[Saved entries]
════════════════════
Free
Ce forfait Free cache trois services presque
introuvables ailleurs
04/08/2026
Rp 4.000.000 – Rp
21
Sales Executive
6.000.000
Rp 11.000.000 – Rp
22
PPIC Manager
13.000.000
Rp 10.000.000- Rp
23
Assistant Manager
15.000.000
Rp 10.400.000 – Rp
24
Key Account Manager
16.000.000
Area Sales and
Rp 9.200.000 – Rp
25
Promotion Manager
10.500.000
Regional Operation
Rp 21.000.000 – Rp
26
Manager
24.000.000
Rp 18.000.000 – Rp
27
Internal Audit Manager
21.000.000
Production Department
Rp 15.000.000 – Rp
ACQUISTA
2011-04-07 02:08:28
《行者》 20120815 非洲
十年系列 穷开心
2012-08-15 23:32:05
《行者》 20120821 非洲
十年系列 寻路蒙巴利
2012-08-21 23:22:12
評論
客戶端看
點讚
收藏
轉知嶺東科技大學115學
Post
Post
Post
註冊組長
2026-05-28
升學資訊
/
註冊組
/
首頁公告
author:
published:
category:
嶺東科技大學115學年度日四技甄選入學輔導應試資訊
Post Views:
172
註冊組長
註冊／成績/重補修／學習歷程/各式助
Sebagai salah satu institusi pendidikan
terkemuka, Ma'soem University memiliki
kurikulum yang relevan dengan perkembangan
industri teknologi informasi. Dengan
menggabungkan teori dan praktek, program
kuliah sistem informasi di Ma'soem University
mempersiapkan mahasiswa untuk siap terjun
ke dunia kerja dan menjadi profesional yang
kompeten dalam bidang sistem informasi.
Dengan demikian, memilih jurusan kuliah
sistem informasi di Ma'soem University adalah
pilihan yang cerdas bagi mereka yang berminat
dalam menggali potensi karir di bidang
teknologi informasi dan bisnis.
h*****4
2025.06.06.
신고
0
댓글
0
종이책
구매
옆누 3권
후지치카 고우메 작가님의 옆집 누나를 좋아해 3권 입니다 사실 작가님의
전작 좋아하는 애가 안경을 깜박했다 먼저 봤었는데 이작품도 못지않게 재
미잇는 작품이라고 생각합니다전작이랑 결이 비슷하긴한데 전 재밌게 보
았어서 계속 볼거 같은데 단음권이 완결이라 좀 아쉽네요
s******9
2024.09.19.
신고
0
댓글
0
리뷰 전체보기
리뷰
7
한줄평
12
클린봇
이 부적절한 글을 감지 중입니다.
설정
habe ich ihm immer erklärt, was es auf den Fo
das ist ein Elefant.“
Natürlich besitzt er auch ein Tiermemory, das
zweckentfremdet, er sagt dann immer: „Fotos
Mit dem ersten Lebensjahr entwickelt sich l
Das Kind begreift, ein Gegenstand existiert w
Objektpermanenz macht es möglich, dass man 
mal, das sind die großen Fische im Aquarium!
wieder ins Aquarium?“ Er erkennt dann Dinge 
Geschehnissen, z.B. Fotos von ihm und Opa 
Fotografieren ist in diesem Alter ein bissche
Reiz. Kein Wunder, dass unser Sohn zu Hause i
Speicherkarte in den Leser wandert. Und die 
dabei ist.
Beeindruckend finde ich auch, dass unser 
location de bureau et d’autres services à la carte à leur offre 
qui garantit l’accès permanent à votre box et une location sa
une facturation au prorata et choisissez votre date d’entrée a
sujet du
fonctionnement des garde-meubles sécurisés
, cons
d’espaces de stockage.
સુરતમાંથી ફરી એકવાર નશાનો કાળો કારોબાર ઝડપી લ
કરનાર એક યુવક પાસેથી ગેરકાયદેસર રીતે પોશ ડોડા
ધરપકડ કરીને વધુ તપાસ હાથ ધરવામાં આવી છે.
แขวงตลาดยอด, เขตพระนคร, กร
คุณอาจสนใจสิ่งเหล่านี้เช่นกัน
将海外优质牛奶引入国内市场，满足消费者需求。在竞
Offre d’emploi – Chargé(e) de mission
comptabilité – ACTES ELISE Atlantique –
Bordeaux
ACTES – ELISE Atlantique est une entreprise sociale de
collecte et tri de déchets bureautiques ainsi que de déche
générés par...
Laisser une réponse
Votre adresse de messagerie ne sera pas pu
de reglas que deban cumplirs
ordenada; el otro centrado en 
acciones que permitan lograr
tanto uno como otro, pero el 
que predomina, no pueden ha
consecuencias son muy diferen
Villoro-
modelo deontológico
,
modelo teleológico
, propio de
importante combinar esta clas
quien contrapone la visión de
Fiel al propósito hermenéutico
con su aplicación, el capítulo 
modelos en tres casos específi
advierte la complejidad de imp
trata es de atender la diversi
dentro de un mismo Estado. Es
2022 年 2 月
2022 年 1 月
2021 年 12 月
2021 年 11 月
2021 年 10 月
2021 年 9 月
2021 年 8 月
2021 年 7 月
════════════════════
PROBLEM: Only an exact transcription of all the records above counts as an answer.

TASK RESPONSE:
Free
Ce forfait Free cache trois services presque
introuvables ailleurs
04/08/2026
Rp 4.000.000 – Rp
21
Sales Executive
6.000.000
Rp 11.000.000 – Rp
22
PPIC Manager
13.000.000
Rp 10.000.000- Rp
23
Assistant Manager
15.000.000
Rp 10.400.000 – Rp
24
Key Account Manager
16.000.000
Area Sales and
Rp 9.200.000 – Rp
25
Promotion Manager
10.500.000
Regional Operation
Rp 21.000.000 – Rp
26
Manager
24.000.000
Rp 18.000.000 – Rp
27
Internal Audit Manager
21.000.000
Production Department
Rp 15.000.000 – Rp
ACQUISTA
2011-04-07 02:08:28
《行者》 20120815 非洲
十年系列 穷开心
2012-08-15 23:32:05
《行者》 20120821 非洲
十年系列 寻路蒙巴利
2012-08-21 23:22:12
評論
客戶端看
點讚
收藏
轉知嶺東科技大學115學
Post
Post
Post
註冊組長
2026-05-28
升學資訊
/
註冊組
/
首頁公告
author:
published:
category:
嶺東科技大學115學年度日四技甄選入學輔導應試資訊
Post Views:
172
註冊組長
註冊／成績/重補修／學習歷程/各式助
Sebagai salah satu institusi pendidikan
terkemuka, Ma'soem University memiliki
kurikulum yang relevan dengan perkembangan
industri teknologi informasi. Dengan
menggabungkan teori dan praktek, program
kuliah sistem informasi di Ma'soem University
mempersiapkan mahasiswa untuk siap terjun
ke dunia kerja dan menjadi profesional yang
kompeten dalam bidang sistem informasi.
Dengan demikian, memilih jurusan kuliah
sistem informasi di Ma'soem University adalah
pilihan yang cerdas bagi mereka yang berminat
dalam menggali potensi karir di bidang
teknologi informasi dan bisnis.
h*****4
2025.06.06.
신고
0
댓글
0
종이책
구매
옆누 3권
후지치카 고우메 작가님의 옆집 누나를 좋아해 3권 입니다 사실 작가님의
전작 좋아하는 애가 안경을 깜박했다 먼저 봤었는데 이작품도 못지않게 재
미잇는 작품이라고 생각합니다전작이랑 결이 비슷하긴한데 전 재밌게 보
았어서 계속 볼거 같은데 단음권이 완결이라 좀 아쉽네요
s******9
2024.09.19.
신고
0
댓글
0
리뷰 전체보기
리뷰
7
한줄평
12
클린봇
이 부적절한 글을 감지 중입니다.
설정
habe ich ihm immer erklärt, was es auf den Fo
das ist ein Elefant.“
Natürlich besitzt er auch ein Tiermemory, das
zweckentfremdet, er sagt dann immer: „Fotos
Mit dem ersten Lebensjahr entwickelt sich l
Das Kind begreift, ein Gegenstand existiert w
Objektpermanenz macht es möglich, dass man 
mal, das sind die großen Fische im Aquarium!
wieder ins Aquarium?“ Er erkennt dann Dinge 
Geschehnissen, z.B. Fotos von ihm und Opa 
Fotografieren ist in diesem Alter ein bissche
Reiz. Kein Wunder, dass unser Sohn zu Hause i
Speicherkarte in den Leser wandert. Und die 
dabei ist.
Beeindruckend finde ich auch, dass unser 
location de bureau et d’autres services à la carte à leur offre 
qui garantit l’accès permanent à votre box et une location sa
une facturation au prorata et choisissez votre date d’entrée a
sujet du
fonctionnement des garde-meubles sécurisés
, cons
d’espaces de stockage.
સુરતમાંથી ફરી એકવાર નશાનો કાળો કારોબાર ઝડપી લ
કરનાર એક યુવક પાસેથી ગેરકાયદેસર રીતે પોશ ડોડા
ધરપકડ કરીને વધુ તપાસ હાથ ધરવામાં આવી છે.
แขวงตลาดยอด, เขตพระนคร, กร
คุณอาจสนใจสิ่งเหล่านี้เช่นกัน
将海外优质牛奶引入国内市场，满足消费者需求。在竞
Offre d’emploi – Chargé(e) de mission
comptabilité – ACTES ELISE Atlantique –
Bordeaux
ACTES – ELISE Atlantique est une entreprise sociale de
collecte et tri de déchets bureautiques ainsi que de déche
générés par...
Laisser une réponse
Votre adresse de messagerie ne sera pas pu
de reglas que deban cumplirs
ordenada; el otro centrado en 
acciones que permitan lograr
tanto uno como otro, pero el 
que predomina, no pueden ha
consecuencias son muy diferen
Villoro-
modelo deontológico
,
modelo teleológico
, propio de
importante combinar esta clas
quien contrapone la visión de
Fiel al propósito hermenéutico
con su aplicación, el capítulo 
modelos en tres casos específi
advierte la complejidad de imp
trata es de atender la diversi
dentro de un mismo Estado. Es
2022 年 2 月
2022 年 1 月
2021 年 12 月
2021 年 11 月
2021 年 10 月
2021 年 9 月
2021 年 8 月
2021 年 7 月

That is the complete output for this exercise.